The news that Dubai World is planning to merge two of its subsidiaries, Nakheel and Istithmar Real Estate, is hugely significant. At a stroke, the new company will become the largest real estate firm in the world, with projects worth a combined $52bn, making it far bigger than the other Dubai-based stalwart, Emaar Properties.
On the face of it, the move makes perfect sense. By consolidating the two firms, Dubai World should be able to take advantage of synergies between the two, and the merger will give Nakheel the international foothold it has long been seeking.
It would be wrong, however, to assume that combining Nakheel and Istithmar represents a new policy of consolidation among government-owned companies in Dubai.
Clear evidence of this is the establishment of the Meraas Investment Company. Set up to develop a large tract of land alongside Sheikh Zayed road, the new real estate firm is the latest in a long line of companies formed to oversee specific projects.
That it is concentrating on land that is already developed is equally significant.
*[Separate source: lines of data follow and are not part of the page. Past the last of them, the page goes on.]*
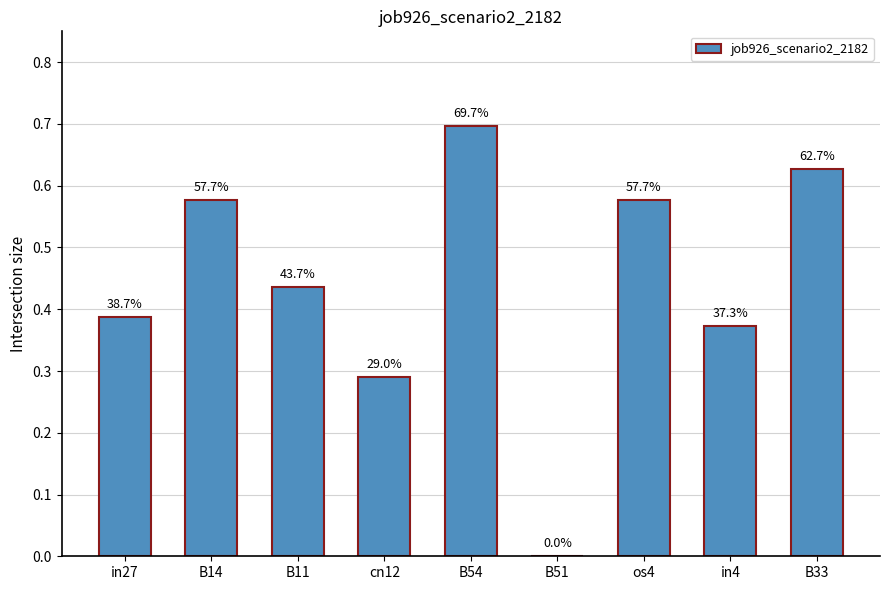

Reading left to right, extract all data points from this chart.

in27=0.4	B14=0.6	B11=0.4	cn12=0.3	B54=0.7	B51=0.0	os4=0.6	in4=0.4	B33=0.6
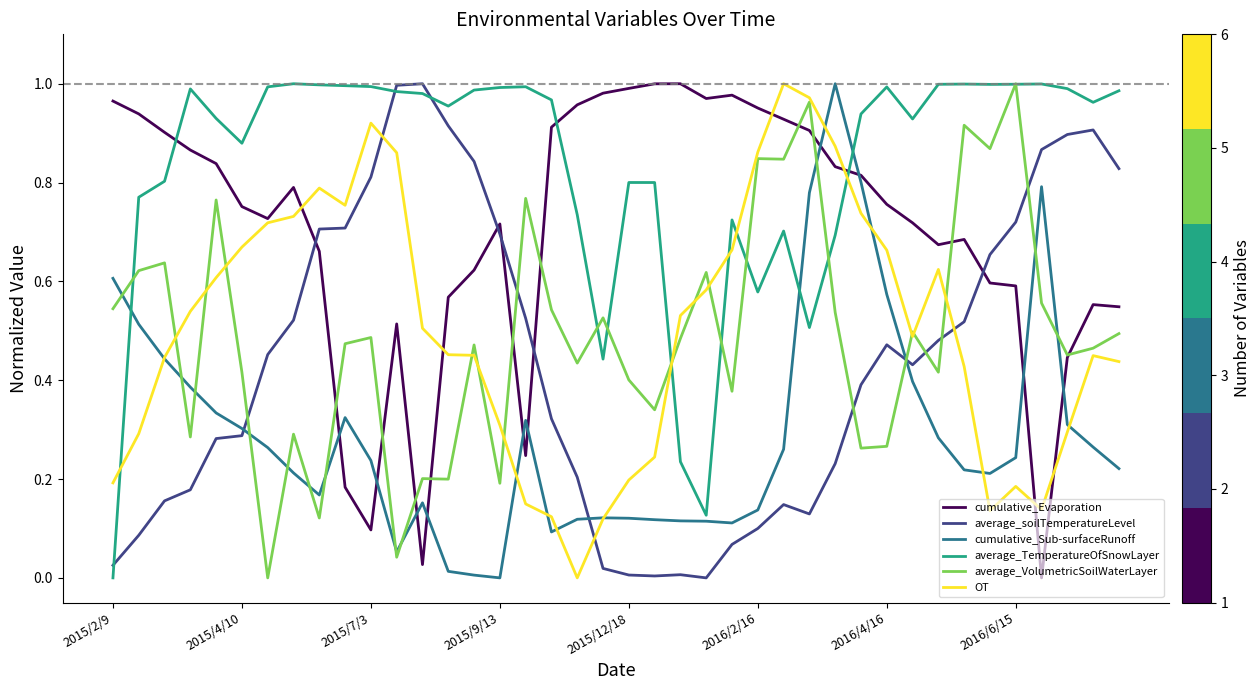

Which series has the largest total across all categories?

average_TemperatureOfSnowLayer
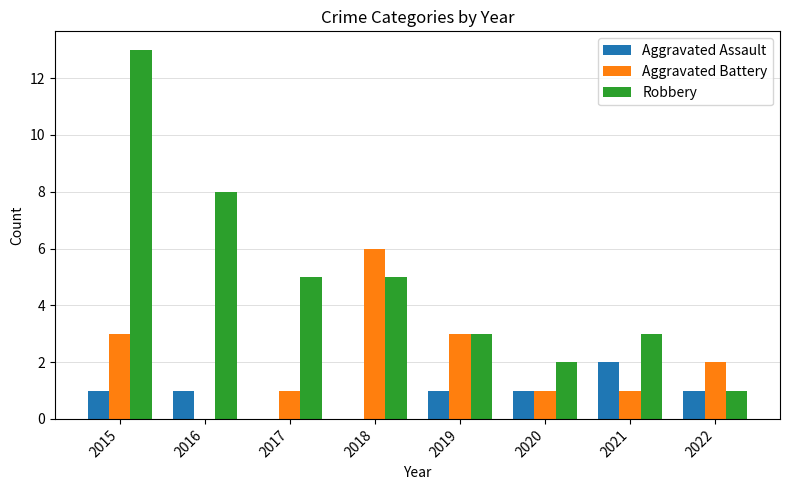

The value of Aggravated Assault at 2022 is 1. True or false?

True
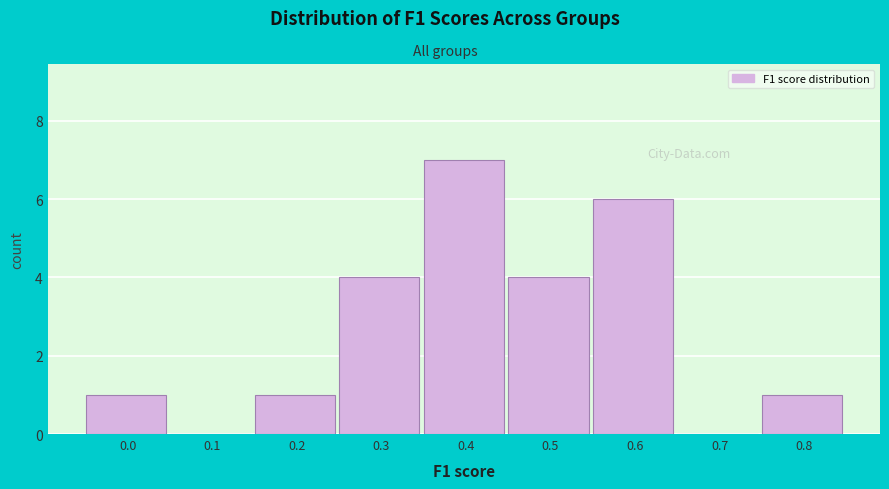

Reading right to left, extract all data points from this chart.

0.8=1	0.7=0	0.6=6	0.5=4	0.4=7	0.3=4	0.2=1	0.1=0	0.0=1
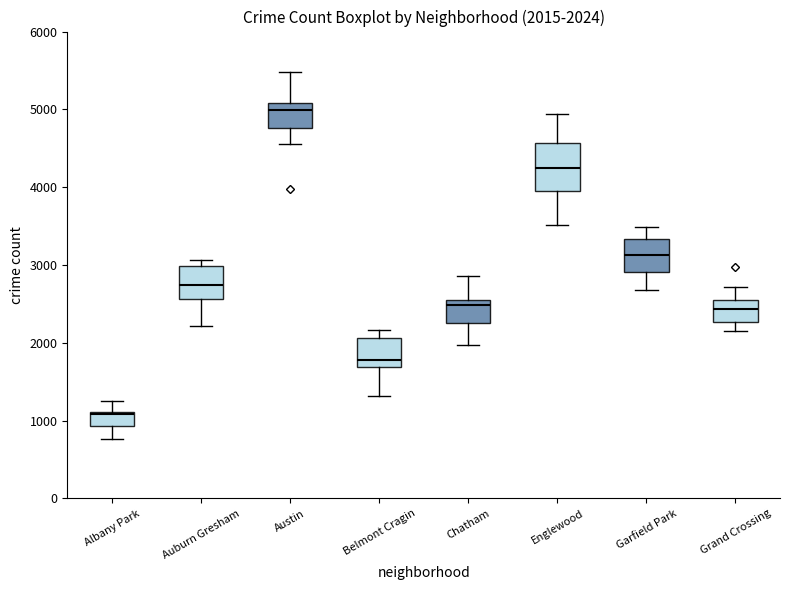

Which box has the highest median line?

Austin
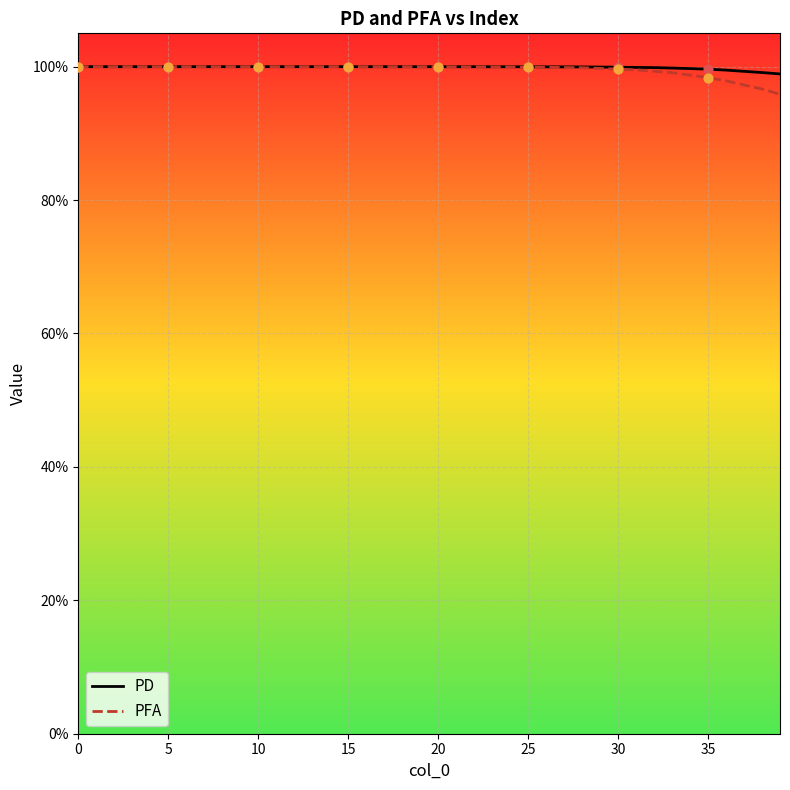

Which series has the largest total across all categories?

PD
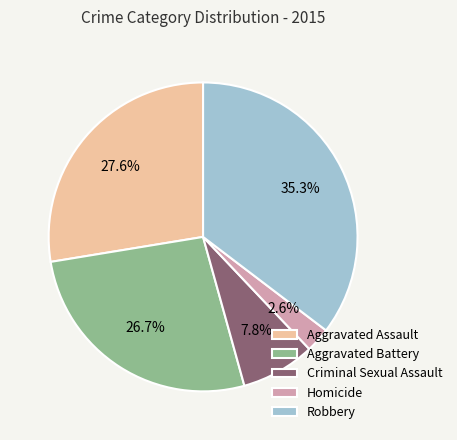

How many slices are in this pie chart?

5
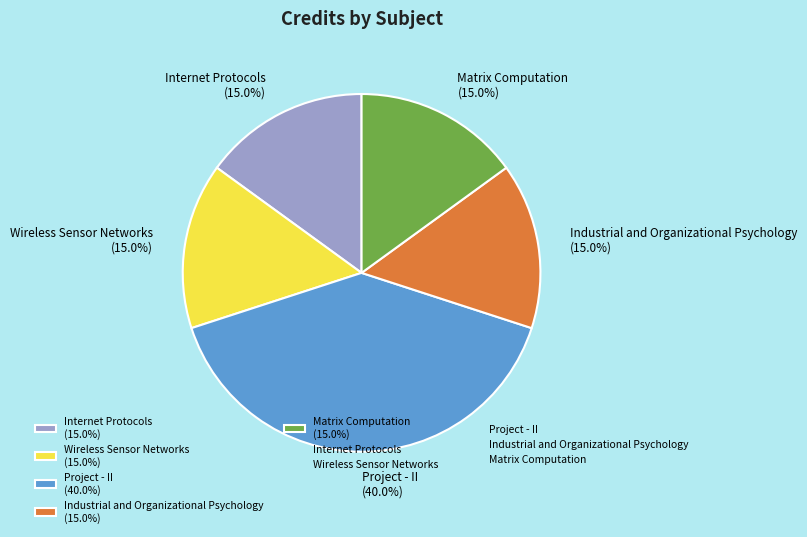

Is Internet Protocols the majority of the pie?

No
For years, it has been Dubai's policy to develop untouched land or, if none was available, to reclaim it from the sea.
Now the government is turning its attention to redeveloping older areas such as the low-rise, villa-dominated communities of Satwa and Al-Safa. This is almost certain to require some sort of compulsory evictions to make way for high-rise developments that will be able to make better use of the high land values found there.
While the Nakheel-Istithmar merger reflects the continuing dynamism of Dubai's property boom, the redevelopment of existing residential areas highlights the fact that the boom is becoming an uncomfortable experience for some.